Beside an avenue near his Palo Alto home, Mr. Jue noticed a fine clump of green
bamboo destined to be uprooted in a street-widening project. In the culture of Mr. Jue's boyhood, the bamboo is a pervasive symbol, a gift from nature of grace and beauty-and, to the eminently practical Chinese, a uniquely useful item. This gift of nature was meant to be either cherished or harvested for use. He proceeded to rescue the bamboo from the indignity of the bulldozer and the waste of the trash heap. What more natural than that the feel of the bamboo in his hands should recall pleasant memories from his boyhood-and that kite-making should be one of them? Mr. Jue had found a new and consuming interest in life. He began making kites as he remembered them of old, eventually inventing new designs and adapting the old techniques to the materials at hand in his community. A soaring kite, beautifully formed and painted, with colorful streaming tails, is a striking sight in this increasingly mechanical and prosaic age. The children of the neighborhood flocked about whenever Mr. Jue lofted his kites and soon joined in the fun. Inevitably, they invaded his workshop and joined in the fun of making and painting the kites, as well.

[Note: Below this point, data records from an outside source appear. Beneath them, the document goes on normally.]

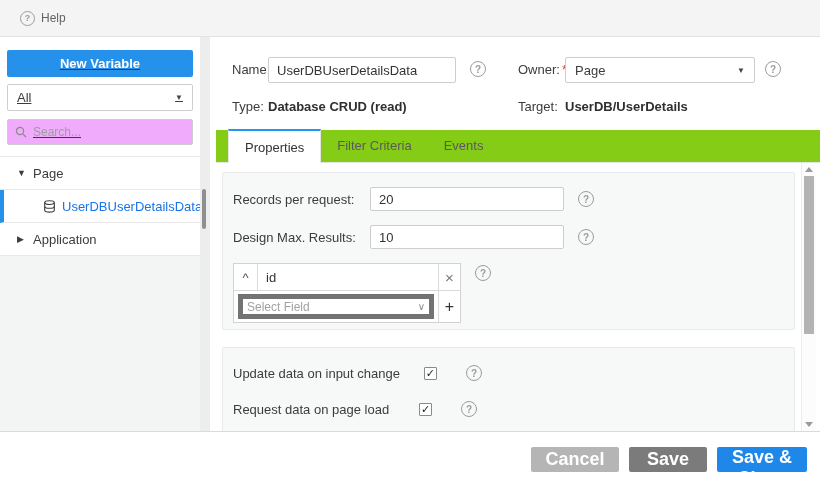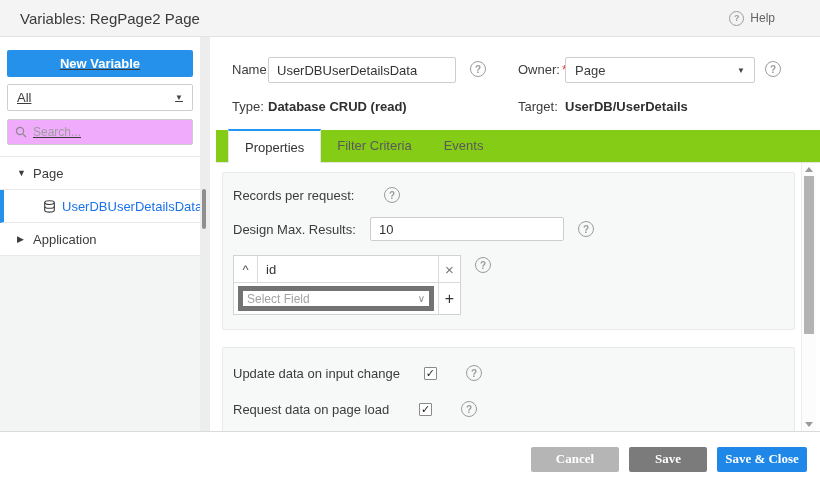--- a/index.html
+++ b/index.html
@@ -151,7 +151,6 @@
 <div class="app">
 
   <div class="hdr">
-    <div class="hdr-title">Variables: RegPage2 Page</div>
     <div class="help-btn">
       <span class="qicon sm">?</span>
       <span>Help</span>

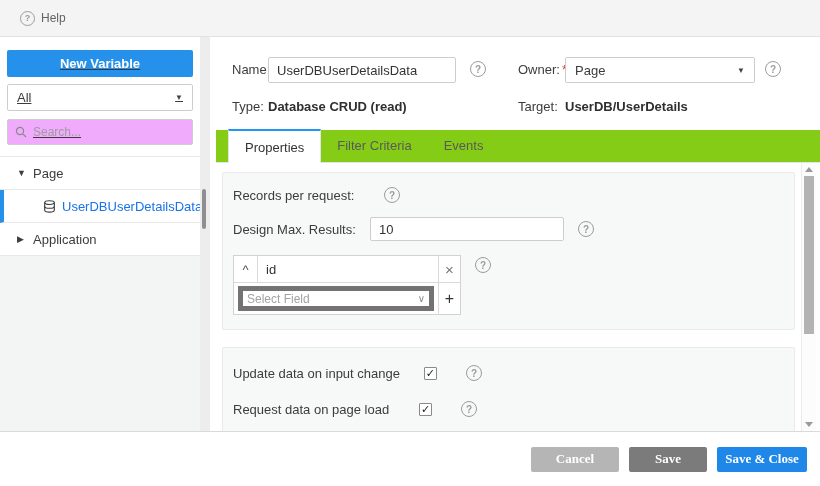--- a/index.html
+++ b/index.html
@@ -235,6 +235,7 @@
         <div class="card card1">
           <div class="prow">
             <span class="plab">Records per request:</span>
+            <input class="tinput pinp" type="text" value="20" style="">
             <span class="qicon">?</span>
           </div>
           <div class="prow">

Mr. Jue's personal diversion had gained a new dimension. Teaching children and
sharing their unreserved delight at a first launching was mote fun than merely making kites for his own amusement. And the sudden upsurge of interest in an exotic handicraft and constructive sport soon leaped the boundaries of Mr. Jue's neighborhood. Feature articles appeared in the newspapers of Palo Alto, Sanjose, and San Francisco. Schools and department stores invited Mr. Jue to give demonstrations. Hundreds of inquiries came by mail and telephone. The spreading interest in Chinese kite-making has encouraged Mr. Jue in his effort to bring an ancient and rewarding folk-art to the youth of his adopted land.